Le temperature si stanno abbassando gradualmente ed entro martedì il caldo diverrà più sopportabile in tutta l’Italia – affermano i meteorologi di Meteo Expert -, anche per effetto di una ventilazione settentrionale. Tra domani e mercoledì la circolazione di aria fresca coinvolgerà più direttamente il settore centro meridionale del Paese, mentre al Nord l’atmosfera diverrà più stabile.

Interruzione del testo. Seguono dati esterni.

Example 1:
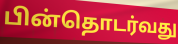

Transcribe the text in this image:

பின்தொடர்வது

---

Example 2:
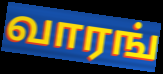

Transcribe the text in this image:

வாரங்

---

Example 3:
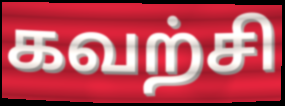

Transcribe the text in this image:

கவற்சி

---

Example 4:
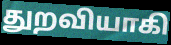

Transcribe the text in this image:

துறவியாகி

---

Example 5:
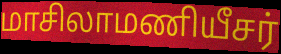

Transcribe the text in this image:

மாசிலாமணியீசர்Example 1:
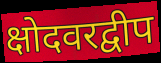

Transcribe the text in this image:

क्षोदवरद्वीप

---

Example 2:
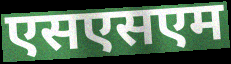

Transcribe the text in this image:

एसएसएम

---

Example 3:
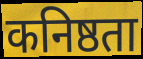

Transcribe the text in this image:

कनिष्ठता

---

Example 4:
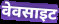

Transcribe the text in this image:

वेवसाइट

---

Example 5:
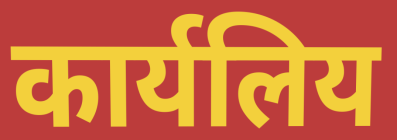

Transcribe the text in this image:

कार्यलिय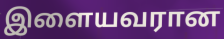
இளையவரானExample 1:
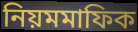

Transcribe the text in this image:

নিয়মমাফিক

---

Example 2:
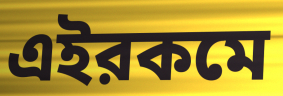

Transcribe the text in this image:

এইরকমে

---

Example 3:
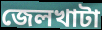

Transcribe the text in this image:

জেলখাটা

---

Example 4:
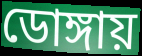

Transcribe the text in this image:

ডোঙ্গায়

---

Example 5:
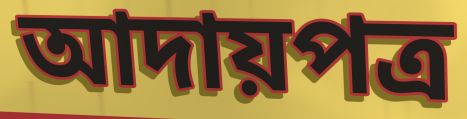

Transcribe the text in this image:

আদায়পত্রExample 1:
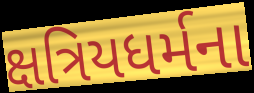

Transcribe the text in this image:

ક્ષત્રિયધર્મના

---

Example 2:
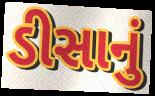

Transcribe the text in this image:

ડીસાનું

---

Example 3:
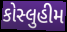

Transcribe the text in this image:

કોસ્લુહીમ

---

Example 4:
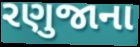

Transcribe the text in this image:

રણુજાના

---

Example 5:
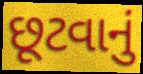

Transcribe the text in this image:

છૂટવાનું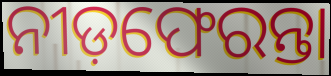
ନୀଡ଼ଫେରନ୍ତାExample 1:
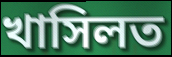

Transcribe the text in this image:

খাসিলত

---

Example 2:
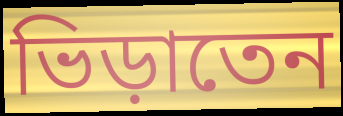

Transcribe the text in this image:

ভিড়াতেন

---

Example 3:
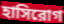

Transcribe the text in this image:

হাসিরোগ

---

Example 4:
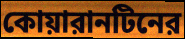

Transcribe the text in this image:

কোয়ারানটিনের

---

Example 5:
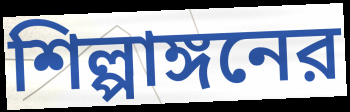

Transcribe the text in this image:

শিল্পাঙ্গনের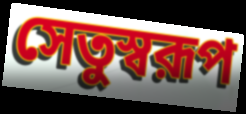
সেতুস্বরূপ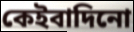
কেইবাদিনো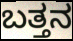
ಬತ್ತನ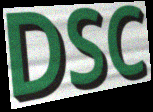
DSCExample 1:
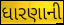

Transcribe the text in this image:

ધારણાની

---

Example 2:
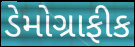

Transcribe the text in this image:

ડેમોગ્રાફીક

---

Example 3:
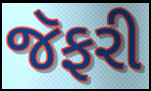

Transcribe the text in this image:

જૅફરી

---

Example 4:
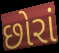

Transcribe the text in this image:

છોરાં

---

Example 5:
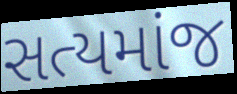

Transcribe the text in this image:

સત્યમાંજ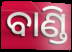
ବାଣ୍ଡିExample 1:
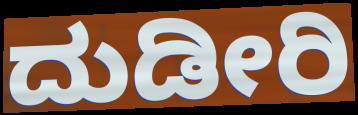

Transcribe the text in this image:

ದುಡೀರಿ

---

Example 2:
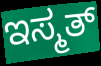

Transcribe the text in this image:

PREVISIONI PER LE PROSSIME ORE 
Nel corso della giornata si assisterà all’aumento della nuvolosità cumuliforme sulle aree montuose e nelle zone interne del Centro-Sud, con lo sviluppo di temporali, in qualche caso anche di forte intensità, in particolare lungo l’Appennino, in Umbria, nelle zone interne di Toscana, Lazio e Sicilia. Brevi rovesci o temporali isolati nelle Alpi e Prealpi orientali, nell’Appennino settentrionale e sui monti della Sardegna. In serata cessa quasi del tutto l’instabilità, con locali rovesci insistenti tra Marche e Abruzzo.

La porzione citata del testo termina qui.